Wednesday, October 12, 2005

Motivation and Weird People

So I secretly want to publish a book. I've done the newspaper thing, the catalog thing, and the magazine thing. But more than anything, I want to hold my words between two hard covers. I want art that helps the story leap from the page. And I want to give children a gift I adored, and still do: Temporary passage to a different world where strange, funny, frightening, and brilliant things happen to people not so unlike ourselves.

All throughout my years working, I've grown accustomed to the deadline, the impetus to work carefully, if not consistently, eyeing a looming date on which my fate hangs. While some abhor deadlines, I survive by them and don't know any other way to exist. And therein is the problem--Since I have no agent, no publisher, no nada, the motivation to complete even one story and market it is exceptionally hard.

Because I should really go see The Best Friend and her new babe. Or the house is a pit and needs cleaning. Or the dogs need to go for a walk. Or I must lose myself in the Internet/TV/book. There are too many seductive lures and not enough self discipline.

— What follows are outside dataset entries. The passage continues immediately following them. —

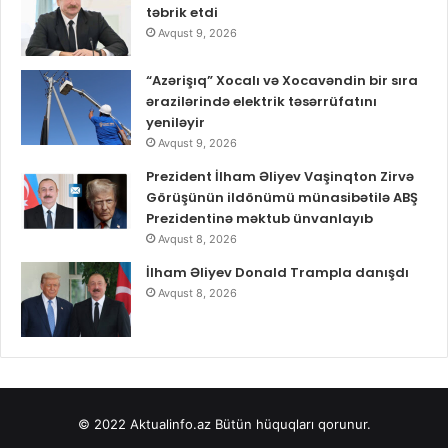
təbrik etdi
Avqust 9, 2026
“Azərişıq” Xocalı və Xocavəndin bir sıra
ərazilərində elektrik təsərrüfatını
yeniləyir
Avqust 9, 2026
Prezident İlham Əliyev Vaşinqton Zirvə
Görüşünün ildönümü münasibətilə ABŞ
Prezidentinə məktub ünvanlayıb
Avqust 8, 2026
İlham Əliyev Donald Trampla danışdı
Avqust 8, 2026
© 2022
Aktualinfo.az
Bütün hüquqları qorunur.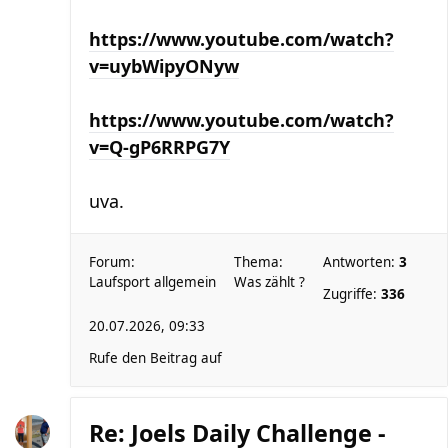
https://www.youtube.com/watch?
v=uybWipyONyw
https://www.youtube.com/watch?
v=Q-gP6RRPG7Y
uva.
Forum:
Thema:
Antworten:
3
Laufsport allgemein
Was zählt ?
Zugriffe:
336
20.07.2026, 09:33
Rufe den Beitrag auf
Re: Joels Daily Challenge -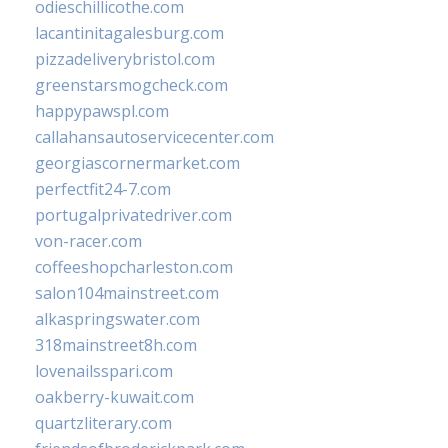
odieschillicothe.com
lacantinitagalesburg.com
pizzadeliverybristol.com
greenstarsmogcheck.com
happypawspl.com
callahansautoservicecenter.com
georgiascornermarket.com
perfectfit24-7.com
portugalprivatedriver.com
von-racer.com
coffeeshopcharleston.com
salon104mainstreet.com
alkaspringswater.com
318mainstreet8h.com
lovenailsspari.com
oakberry-kuwait.com
quartzliterary.com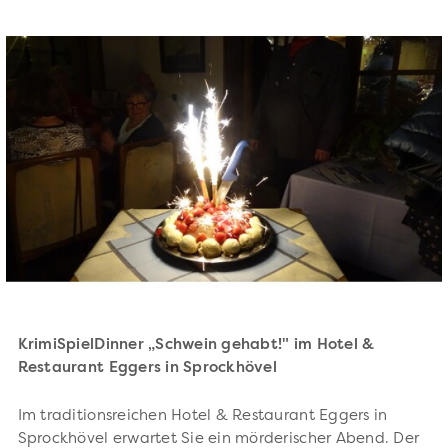
KrimiSpielDinner „Schwein gehabt!" im Hotel &
Restaurant Eggers in Sprockhövel
Im traditionsreichen Hotel & Restaurant Eggers in
Sprockhövel erwartet Sie ein mörderischer Abend. Der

This is why I went about investigating a local group of writers affiliated with a larger, national society of authors. It's a well-respected group, one that several agents have mentioned in articles I've found on the web. So after an e-mail or two with the group's Secretary, she suggested we meet for lunch, provide online support, be writing buddies. It all seemed a little creepily over-eager to me. But I need help to achieve this goal. So I went.

And it was weird. She was nice enough, but so frantically spastic I had trouble following the conversation, let alone the genres she wanted to write about. Children stories. Illustrations. Devotions. And then there was the bizarre offer to start an editing service with her. (WTF?!?) And, as she mentioned, since she's a housewife, she has considerable more time to work than I do (plus a whole lot less burnout from writing and editing for a 9-to-5 gig).

So I'm no further than I was earlier today. I figure I'll go through the motions of keeping an online critique going with her, but it wasn't quite the motivating, inspirational exchange I would have hoped. In fact, in many ways it was just strange. For instance, I discovered her daughter's husband makes far too much money. Okay, that's a cumbersome problem! And this journal that she's showing me? The one I have in my hands between bites of food? Yes, she salvaged that from the trash.

Sigh. Why can't I find someone normal to whip me into writing shape?!